═════ Input data
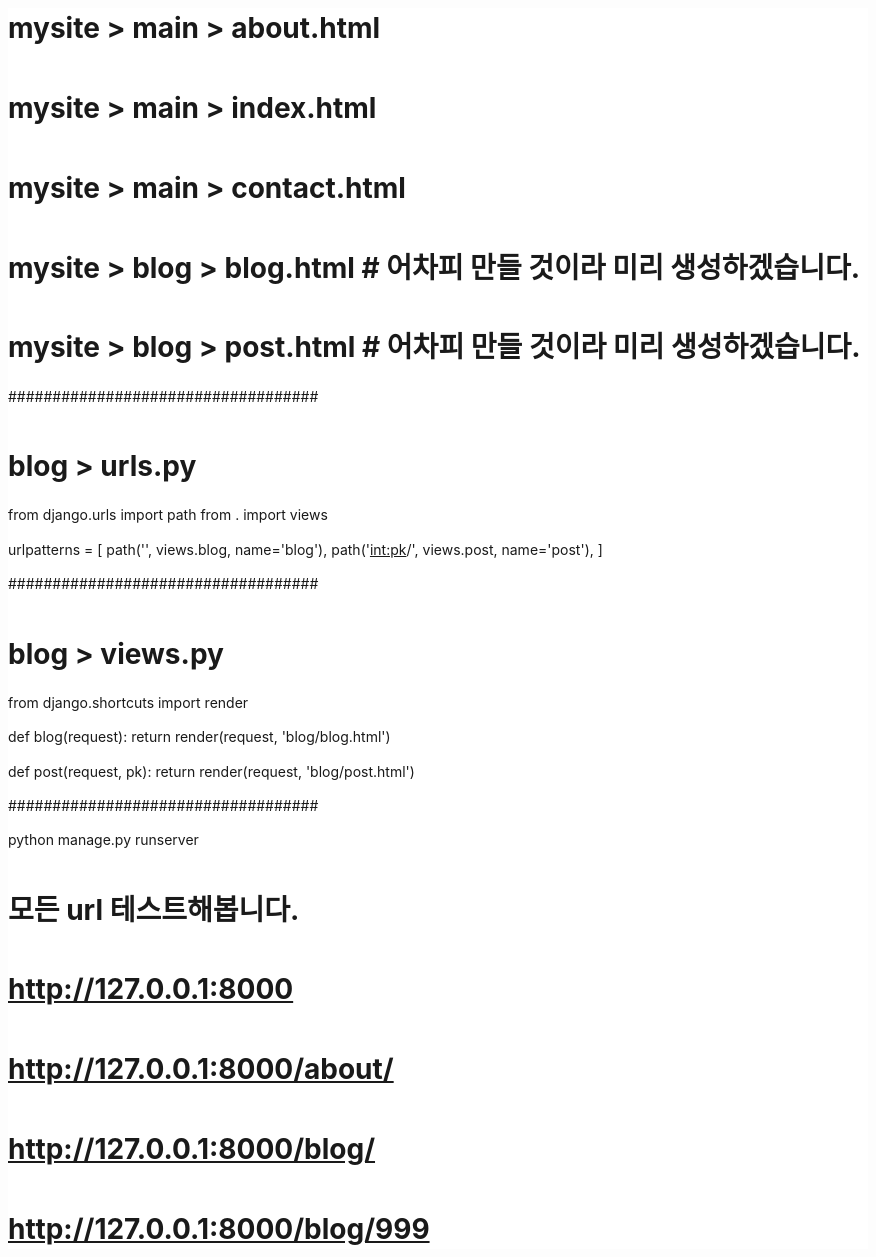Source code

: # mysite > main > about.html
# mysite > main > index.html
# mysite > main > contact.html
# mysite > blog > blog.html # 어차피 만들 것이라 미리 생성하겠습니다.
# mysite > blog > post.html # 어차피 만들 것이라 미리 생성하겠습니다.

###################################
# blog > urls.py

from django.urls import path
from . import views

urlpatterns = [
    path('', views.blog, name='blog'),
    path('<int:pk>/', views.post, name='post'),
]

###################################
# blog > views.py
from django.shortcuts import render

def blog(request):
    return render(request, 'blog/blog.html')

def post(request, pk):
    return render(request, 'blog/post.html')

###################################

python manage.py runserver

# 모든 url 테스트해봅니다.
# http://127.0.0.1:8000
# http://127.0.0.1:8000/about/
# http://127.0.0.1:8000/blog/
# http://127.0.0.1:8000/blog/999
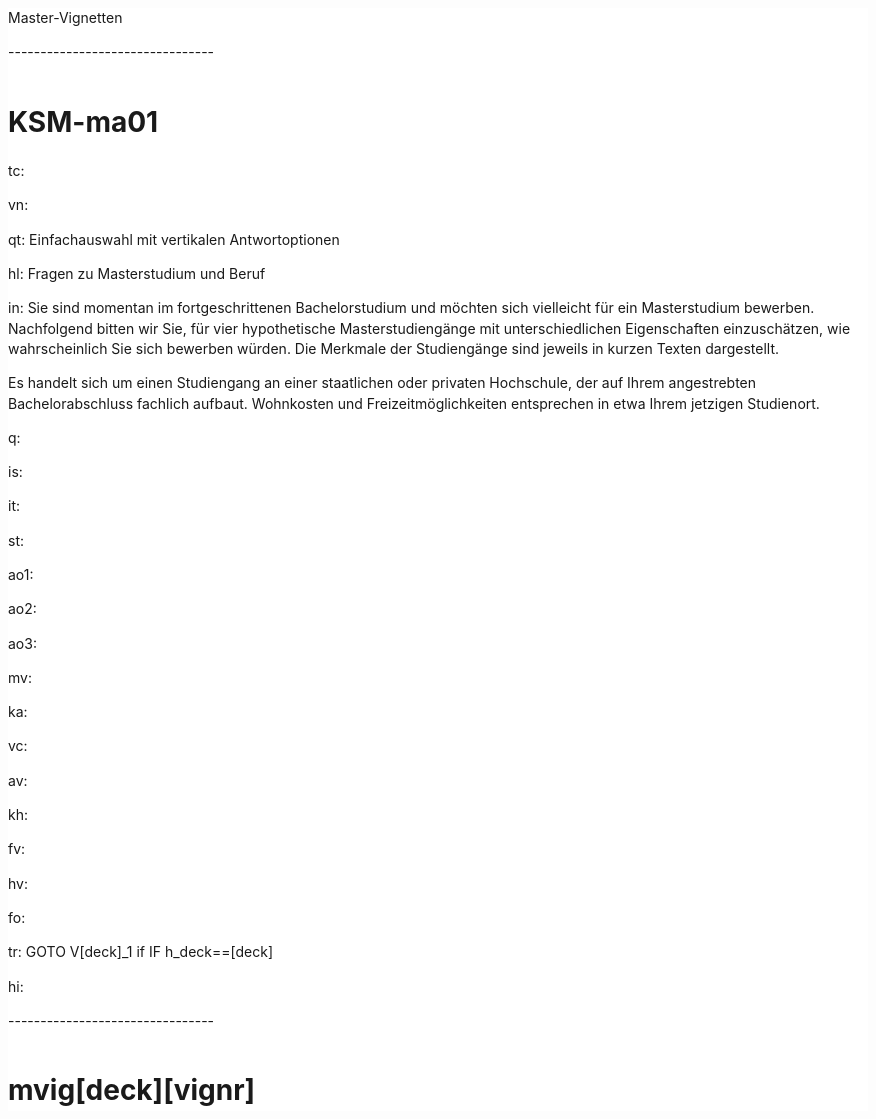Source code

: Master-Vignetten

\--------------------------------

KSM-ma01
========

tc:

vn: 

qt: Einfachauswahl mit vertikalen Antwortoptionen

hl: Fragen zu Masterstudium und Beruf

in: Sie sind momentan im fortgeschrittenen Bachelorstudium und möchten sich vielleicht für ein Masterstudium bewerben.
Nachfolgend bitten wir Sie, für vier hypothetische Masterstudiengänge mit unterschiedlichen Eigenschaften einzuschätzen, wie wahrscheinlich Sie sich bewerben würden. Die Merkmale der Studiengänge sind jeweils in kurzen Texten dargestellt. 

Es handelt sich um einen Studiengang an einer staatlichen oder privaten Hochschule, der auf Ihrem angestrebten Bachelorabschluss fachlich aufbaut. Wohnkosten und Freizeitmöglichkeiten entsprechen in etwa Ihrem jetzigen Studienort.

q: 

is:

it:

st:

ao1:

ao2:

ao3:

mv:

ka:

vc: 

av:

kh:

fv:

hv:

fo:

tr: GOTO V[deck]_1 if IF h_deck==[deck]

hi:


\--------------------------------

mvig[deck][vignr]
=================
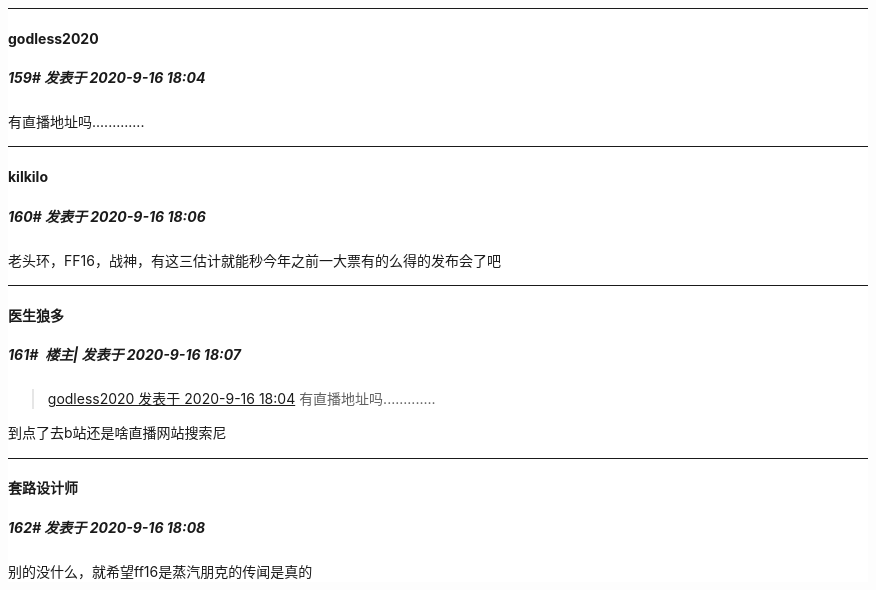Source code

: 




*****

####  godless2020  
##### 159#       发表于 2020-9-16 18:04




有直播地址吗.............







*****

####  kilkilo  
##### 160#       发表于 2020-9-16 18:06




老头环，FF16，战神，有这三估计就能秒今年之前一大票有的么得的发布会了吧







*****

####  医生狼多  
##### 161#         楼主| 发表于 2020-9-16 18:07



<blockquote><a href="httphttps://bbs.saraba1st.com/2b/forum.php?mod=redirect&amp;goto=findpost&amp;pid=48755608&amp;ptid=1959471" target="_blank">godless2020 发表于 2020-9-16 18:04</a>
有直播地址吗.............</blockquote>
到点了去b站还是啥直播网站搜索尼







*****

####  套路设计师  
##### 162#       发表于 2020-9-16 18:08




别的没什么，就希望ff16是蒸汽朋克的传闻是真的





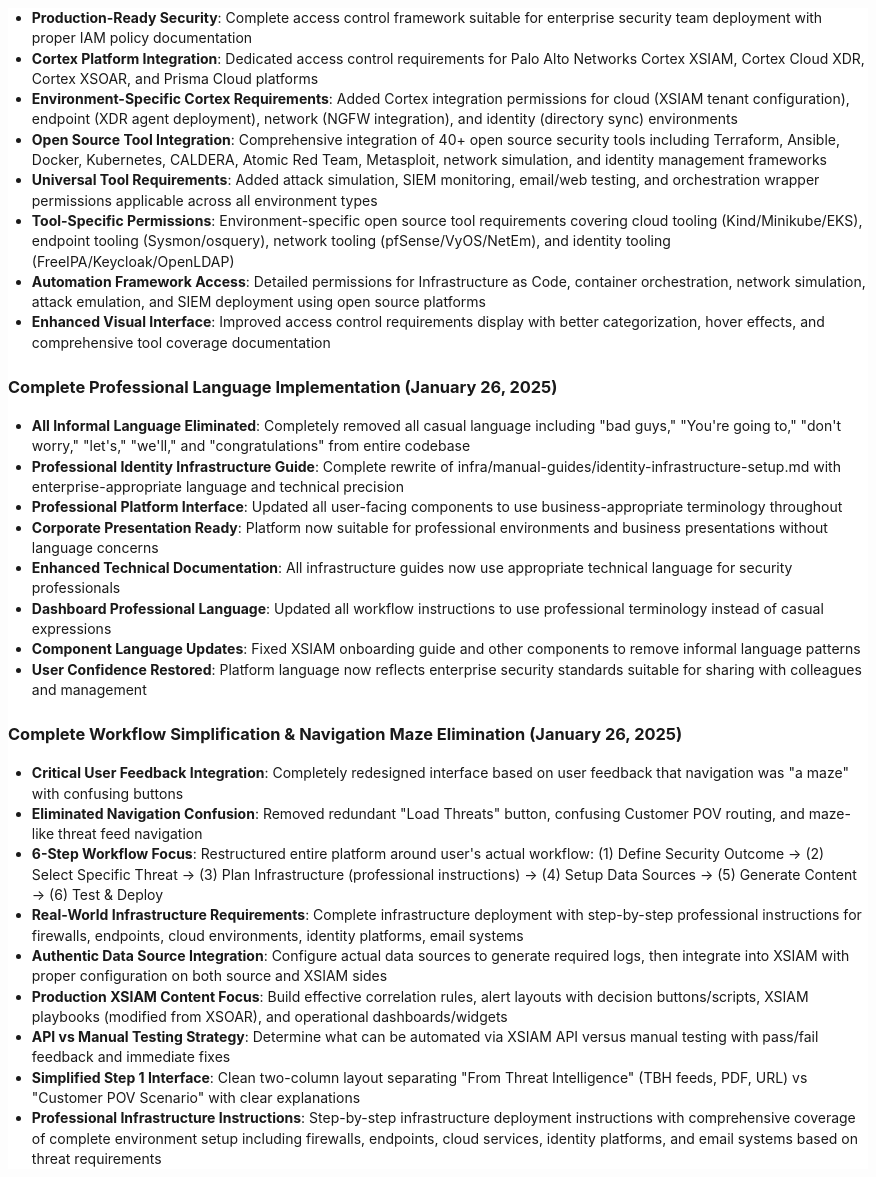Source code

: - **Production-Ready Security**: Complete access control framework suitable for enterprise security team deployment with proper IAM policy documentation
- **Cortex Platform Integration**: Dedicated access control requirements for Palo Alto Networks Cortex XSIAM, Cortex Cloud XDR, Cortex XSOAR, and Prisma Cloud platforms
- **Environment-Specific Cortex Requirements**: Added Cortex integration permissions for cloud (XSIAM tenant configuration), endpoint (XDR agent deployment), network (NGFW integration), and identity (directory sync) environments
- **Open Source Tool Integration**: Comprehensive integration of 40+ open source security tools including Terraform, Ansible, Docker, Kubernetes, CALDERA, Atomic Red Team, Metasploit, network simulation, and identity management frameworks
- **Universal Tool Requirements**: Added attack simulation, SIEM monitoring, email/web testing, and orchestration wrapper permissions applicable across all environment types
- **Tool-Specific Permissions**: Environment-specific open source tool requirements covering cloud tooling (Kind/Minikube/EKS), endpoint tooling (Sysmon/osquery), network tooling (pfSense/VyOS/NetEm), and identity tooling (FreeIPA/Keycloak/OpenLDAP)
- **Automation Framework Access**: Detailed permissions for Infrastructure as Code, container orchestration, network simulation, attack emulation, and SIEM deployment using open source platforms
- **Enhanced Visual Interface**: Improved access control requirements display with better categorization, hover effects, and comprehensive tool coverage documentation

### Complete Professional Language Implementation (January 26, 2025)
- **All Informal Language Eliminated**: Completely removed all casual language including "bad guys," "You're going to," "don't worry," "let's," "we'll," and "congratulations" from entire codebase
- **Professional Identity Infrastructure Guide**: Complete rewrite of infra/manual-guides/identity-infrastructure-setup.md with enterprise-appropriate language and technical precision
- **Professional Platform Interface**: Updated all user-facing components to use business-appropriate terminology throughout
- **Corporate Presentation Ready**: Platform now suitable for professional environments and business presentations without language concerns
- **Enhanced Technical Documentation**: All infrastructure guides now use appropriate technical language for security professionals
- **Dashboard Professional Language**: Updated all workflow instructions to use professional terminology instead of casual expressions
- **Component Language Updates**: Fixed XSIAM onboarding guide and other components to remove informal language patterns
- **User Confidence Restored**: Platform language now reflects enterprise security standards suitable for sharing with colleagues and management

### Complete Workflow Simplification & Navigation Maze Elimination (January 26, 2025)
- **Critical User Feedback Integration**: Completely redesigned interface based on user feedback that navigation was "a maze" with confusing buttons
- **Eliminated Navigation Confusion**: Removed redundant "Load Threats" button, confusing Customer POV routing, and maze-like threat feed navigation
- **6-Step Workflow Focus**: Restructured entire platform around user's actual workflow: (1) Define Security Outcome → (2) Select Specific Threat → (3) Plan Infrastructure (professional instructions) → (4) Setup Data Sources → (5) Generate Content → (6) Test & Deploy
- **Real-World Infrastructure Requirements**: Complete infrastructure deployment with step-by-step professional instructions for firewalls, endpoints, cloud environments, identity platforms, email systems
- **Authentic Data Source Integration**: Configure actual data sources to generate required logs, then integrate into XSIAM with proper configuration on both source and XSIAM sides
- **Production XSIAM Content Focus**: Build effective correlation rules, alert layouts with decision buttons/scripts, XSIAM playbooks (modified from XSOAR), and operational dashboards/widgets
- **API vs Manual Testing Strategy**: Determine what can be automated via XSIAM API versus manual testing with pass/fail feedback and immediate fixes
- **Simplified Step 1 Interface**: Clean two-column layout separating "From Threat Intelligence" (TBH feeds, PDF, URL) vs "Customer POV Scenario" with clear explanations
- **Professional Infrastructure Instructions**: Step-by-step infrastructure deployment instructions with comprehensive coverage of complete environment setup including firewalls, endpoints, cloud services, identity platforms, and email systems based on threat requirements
══════════
▸ What you are asked to do
Copy every one of the records above word for word, leaving the pictures out.

▸ Finished task
Source code

: # mysite > main > about.html
# mysite > main > index.html
# mysite > main > contact.html
# mysite > blog > blog.html # 어차피 만들 것이라 미리 생성하겠습니다.
# mysite > blog > post.html # 어차피 만들 것이라 미리 생성하겠습니다.

###################################
# blog > urls.py

from django.urls import path
from . import views

urlpatterns = [
    path('', views.blog, name='blog'),
    path('<int:pk>/', views.post, name='post'),
]

###################################
# blog > views.py
from django.shortcuts import render

def blog(request):
    return render(request, 'blog/blog.html')

def post(request, pk):
    return render(request, 'blog/post.html')

###################################

python manage.py runserver

# 모든 url 테스트해봅니다.
# http://127.0.0.1:8000
# http://127.0.0.1:8000/about/
# http://127.0.0.1:8000/blog/
# http://127.0.0.1:8000/blog/999
Source code

: Master-Vignetten

\--------------------------------

KSM-ma01
========

tc:

vn: 

qt: Einfachauswahl mit vertikalen Antwortoptionen

hl: Fragen zu Masterstudium und Beruf

in: Sie sind momentan im fortgeschrittenen Bachelorstudium und möchten sich vielleicht für ein Masterstudium bewerben.
Nachfolgend bitten wir Sie, für vier hypothetische Masterstudiengänge mit unterschiedlichen Eigenschaften einzuschätzen, wie wahrscheinlich Sie sich bewerben würden. Die Merkmale der Studiengänge sind jeweils in kurzen Texten dargestellt. 

Es handelt sich um einen Studiengang an einer staatlichen oder privaten Hochschule, der auf Ihrem angestrebten Bachelorabschluss fachlich aufbaut. Wohnkosten und Freizeitmöglichkeiten entsprechen in etwa Ihrem jetzigen Studienort.

q: 

is:

it:

st:

ao1:

ao2:

ao3:

mv:

ka:

vc: 

av:

kh:

fv:

hv:

fo:

tr: GOTO V[deck]_1 if IF h_deck==[deck]

hi:


\--------------------------------

mvig[deck][vignr]
=================
Source code

: 




*****

####  godless2020  
##### 159#       发表于 2020-9-16 18:04




有直播地址吗.............







*****

####  kilkilo  
##### 160#       发表于 2020-9-16 18:06




老头环，FF16，战神，有这三估计就能秒今年之前一大票有的么得的发布会了吧







*****

####  医生狼多  
##### 161#         楼主| 发表于 2020-9-16 18:07



<blockquote><a href="httphttps://bbs.saraba1st.com/2b/forum.php?mod=redirect&amp;goto=findpost&amp;pid=48755608&amp;ptid=1959471" target="_blank">godless2020 发表于 2020-9-16 18:04</a>
有直播地址吗.............</blockquote>
到点了去b站还是啥直播网站搜索尼







*****

####  套路设计师  
##### 162#       发表于 2020-9-16 18:08




别的没什么，就希望ff16是蒸汽朋克的传闻是真的





Source code

: - **Production-Ready Security**: Complete access control framework suitable for enterprise security team deployment with proper IAM policy documentation
- **Cortex Platform Integration**: Dedicated access control requirements for Palo Alto Networks Cortex XSIAM, Cortex Cloud XDR, Cortex XSOAR, and Prisma Cloud platforms
- **Environment-Specific Cortex Requirements**: Added Cortex integration permissions for cloud (XSIAM tenant configuration), endpoint (XDR agent deployment), network (NGFW integration), and identity (directory sync) environments
- **Open Source Tool Integration**: Comprehensive integration of 40+ open source security tools including Terraform, Ansible, Docker, Kubernetes, CALDERA, Atomic Red Team, Metasploit, network simulation, and identity management frameworks
- **Universal Tool Requirements**: Added attack simulation, SIEM monitoring, email/web testing, and orchestration wrapper permissions applicable across all environment types
- **Tool-Specific Permissions**: Environment-specific open source tool requirements covering cloud tooling (Kind/Minikube/EKS), endpoint tooling (Sysmon/osquery), network tooling (pfSense/VyOS/NetEm), and identity tooling (FreeIPA/Keycloak/OpenLDAP)
- **Automation Framework Access**: Detailed permissions for Infrastructure as Code, container orchestration, network simulation, attack emulation, and SIEM deployment using open source platforms
- **Enhanced Visual Interface**: Improved access control requirements display with better categorization, hover effects, and comprehensive tool coverage documentation

### Complete Professional Language Implementation (January 26, 2025)
- **All Informal Language Eliminated**: Completely removed all casual language including "bad guys," "You're going to," "don't worry," "let's," "we'll," and "congratulations" from entire codebase
- **Professional Identity Infrastructure Guide**: Complete rewrite of infra/manual-guides/identity-infrastructure-setup.md with enterprise-appropriate language and technical precision
- **Professional Platform Interface**: Updated all user-facing components to use business-appropriate terminology throughout
- **Corporate Presentation Ready**: Platform now suitable for professional environments and business presentations without language concerns
- **Enhanced Technical Documentation**: All infrastructure guides now use appropriate technical language for security professionals
- **Dashboard Professional Language**: Updated all workflow instructions to use professional terminology instead of casual expressions
- **Component Language Updates**: Fixed XSIAM onboarding guide and other components to remove informal language patterns
- **User Confidence Restored**: Platform language now reflects enterprise security standards suitable for sharing with colleagues and management

### Complete Workflow Simplification & Navigation Maze Elimination (January 26, 2025)
- **Critical User Feedback Integration**: Completely redesigned interface based on user feedback that navigation was "a maze" with confusing buttons
- **Eliminated Navigation Confusion**: Removed redundant "Load Threats" button, confusing Customer POV routing, and maze-like threat feed navigation
- **6-Step Workflow Focus**: Restructured entire platform around user's actual workflow: (1) Define Security Outcome → (2) Select Specific Threat → (3) Plan Infrastructure (professional instructions) → (4) Setup Data Sources → (5) Generate Content → (6) Test & Deploy
- **Real-World Infrastructure Requirements**: Complete infrastructure deployment with step-by-step professional instructions for firewalls, endpoints, cloud environments, identity platforms, email systems
- **Authentic Data Source Integration**: Configure actual data sources to generate required logs, then integrate into XSIAM with proper configuration on both source and XSIAM sides
- **Production XSIAM Content Focus**: Build effective correlation rules, alert layouts with decision buttons/scripts, XSIAM playbooks (modified from XSOAR), and operational dashboards/widgets
- **API vs Manual Testing Strategy**: Determine what can be automated via XSIAM API versus manual testing with pass/fail feedback and immediate fixes
- **Simplified Step 1 Interface**: Clean two-column layout separating "From Threat Intelligence" (TBH feeds, PDF, URL) vs "Customer POV Scenario" with clear explanations
- **Professional Infrastructure Instructions**: Step-by-step infrastructure deployment instructions with comprehensive coverage of complete environment setup including firewalls, endpoints, cloud services, identity platforms, and email systems based on threat requirements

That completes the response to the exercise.